彼は目を逸らした。そうしないと、木の中の誰かと目が合う気がしたからだ。
それから、あの場所の異変は少しずつはっきりしていった。
トラックが停まる日は、三十キロの標識の赤い縁にだけ、指でなぞったような曇りがつく。駐車禁止の青い面には、白い擦れ跡が一本ずつ増える。歩道の手すりには、乾いたはずの昼間でも、冷たい掌の跡が残る。
一番気味が悪かったのは、荷台のケースだった。
配達先に着いて数を数えると、いつも一本ぶんだけ合わない。足りないのではない。余っているのだ。赤いケースの隅に、瓶を抜いたあとの丸い穴が一つ多く開いている。だがケースそのものに割れや歪みはなく、数え直すたびに穴の位置だけが変わる。
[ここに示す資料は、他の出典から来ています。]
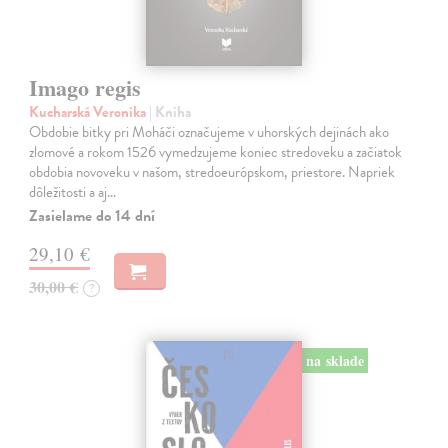
Imago regis
Kucharská Veronika
| Kniha
Obdobie bitky pri Moháči označujeme v uhorských dejinách ako
zlomové a rokom 1526 vymedzujeme koniec stredoveku a začiatok
obdobia novoveku v našom, stredoeurópskom, priestore. Napriek
dôležitosti a aj…
Zasielame do 14 dní
29,10 €
30,00 €
?
na sklade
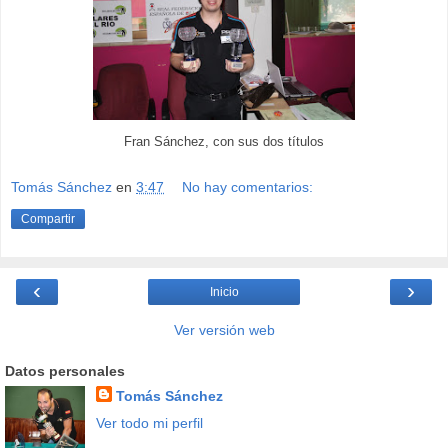
Fran Sánchez, con sus dos títulos
Tomás Sánchez
en
3:47
No hay comentarios:
Compartir
‹
›
Inicio
Ver versión web
Datos personales
Tomás Sánchez
Ver todo mi perfil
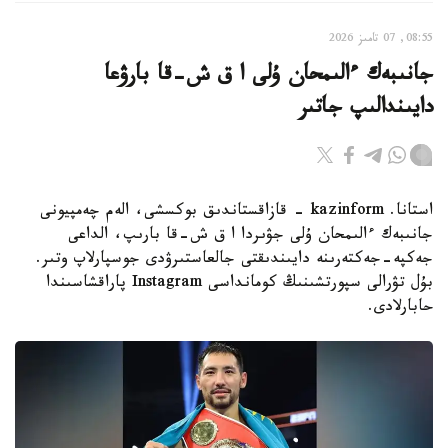
08:55, 07 تامىز 2026
جانىبەك ءالىمحان ۇلى ا ق ش-قا بارۋعا
دايىندالىپ جاتىر
استانا. kazinform - قازاقستاندىق بوكسشى، الەم چەمپيونى
جانىبەك ءالىمحان ۇلى جۋىردا ا ق ش-قا بارىپ، الداعى
جەكپە-جەكتەرىنە دايىندىقتى جالعاستىرۋدى جوسپارلاپ وتىر.
بۇل تۋرالى سپورتشىنىڭ كومانداسى Instagram پاراقشاسىندا
حابارلادى.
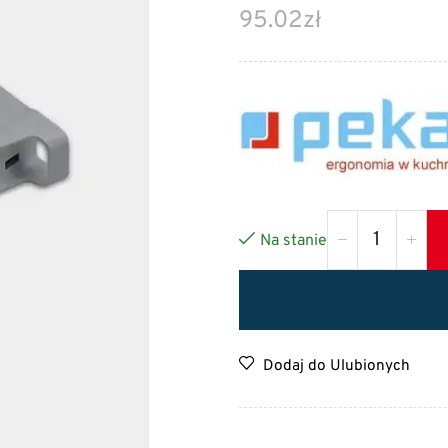
95.02
zł
Na stanie
Dodaj do Ulubionych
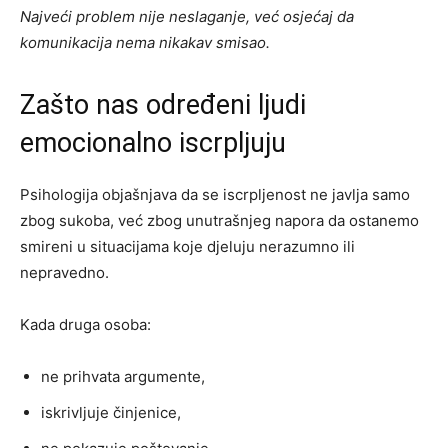
Najveći problem nije neslaganje, već osjećaj da
komunikacija nema nikakav smisao.
Zašto nas određeni ljudi
emocionalno iscrpljuju
Psihologija objašnjava da se iscrpljenost ne javlja samo
zbog sukoba, već zbog unutrašnjeg napora da ostanemo
smireni u situacijama koje djeluju nerazumno ili
nepravedno.
Kada druga osoba:
ne prihvata argumente,
iskrivljuje činjenice,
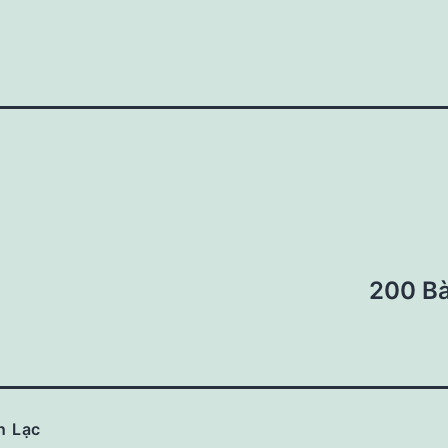
200 Bà
n Lạc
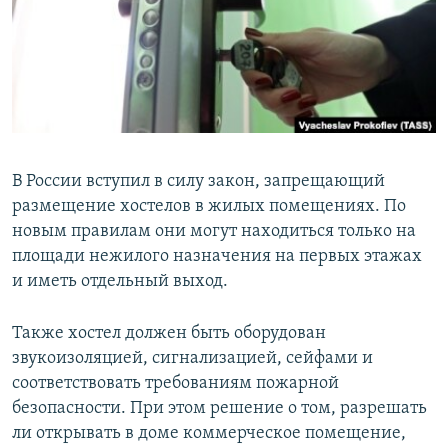
РАСПИСАНИЕ ВЕЩАНИЯ
ПОДПИШИТЕСЬ НА РАССЫЛКУ
СОЦИАЛЬНЫЕ СЕТИ
В России вступил в силу закон, запрещающий
размещение хостелов в жилых помещениях. По
новым правилам они могут находиться только на
Все сайты РСЕ/РС
площади нежилого назначения на первых этажах
и иметь отдельный выход.
Также хостел должен быть оборудован
звукоизоляцией, сигнализацией, сейфами и
соответствовать требованиям пожарной
безопасности. При этом решение о том, разрешать
ли открывать в доме коммерческое помещение,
配達員が冗談半分に、白いシートを全部めくったことがある。
中には何もいなかった。赤いケースと木の板、縛ったロープだけだった。けれど、シートの裏側には、背中を丸めた人間の形に黒い汗染みが残っていた。肩、肘、膝。頭にあたる部分だけが、妙に長く伸びている。まるで木の幹の中へ顔を突っ込んだまま、引きはがされたような形だった。
その日から、配達員はその道を避けるようになった。
だが、避けても意味はなかったという。別の通りを走っているはずなのに、いつのまにか三十キロの標識が前に現れる。区域内、と書かれた白い板が、真正面からこちらを見下ろしている。ナビは正常で、道も間違っていない。なのに、赤いケースが荷台で一斉に鳴り、白いシートがふくらむ。
そして必ず、あの街路樹の横へ出る。
最後にその配達員を見た人は、トラックの荷台から降りようとしている白い袖を見たという。袖の先には手がなかった。ただ、濡れた布の端が、ケースの角に絡んでいた。配達員は運転席から降り、何かを確認するように荷台へ回った。
次の瞬間、白いシートが大きく落ち込んだ。
赤いケースが崩れる音がして、街路樹の幹が一度だけ、内側から叩かれたように震えた。近くの人が駆け寄ったとき、トラックは空だった。シートも、ケースも、荷台の床も、いつもどおり乾いていた。
ただ、木の皮に新しい裂け目ができていた。
その裂け目の奥には、赤いプラスチックの破片がいくつも刺さっていた。ケースの欠片に見えた。けれど、どれも内側から外へ押し出されたように、樹皮を押し開いていた。
今もその場所では、昼間の車通りが途切れると、荷台のないところで瓶の鳴る音がするらしい。
三十キロの標識の下、白い板には「区域内」とある。
あれは交通の表示ではないのかもしれない。
そこに入ったものを、出さないための札なのかもしれない。
この怪談は、実際の写真から着想を得て構成されたフィクションです。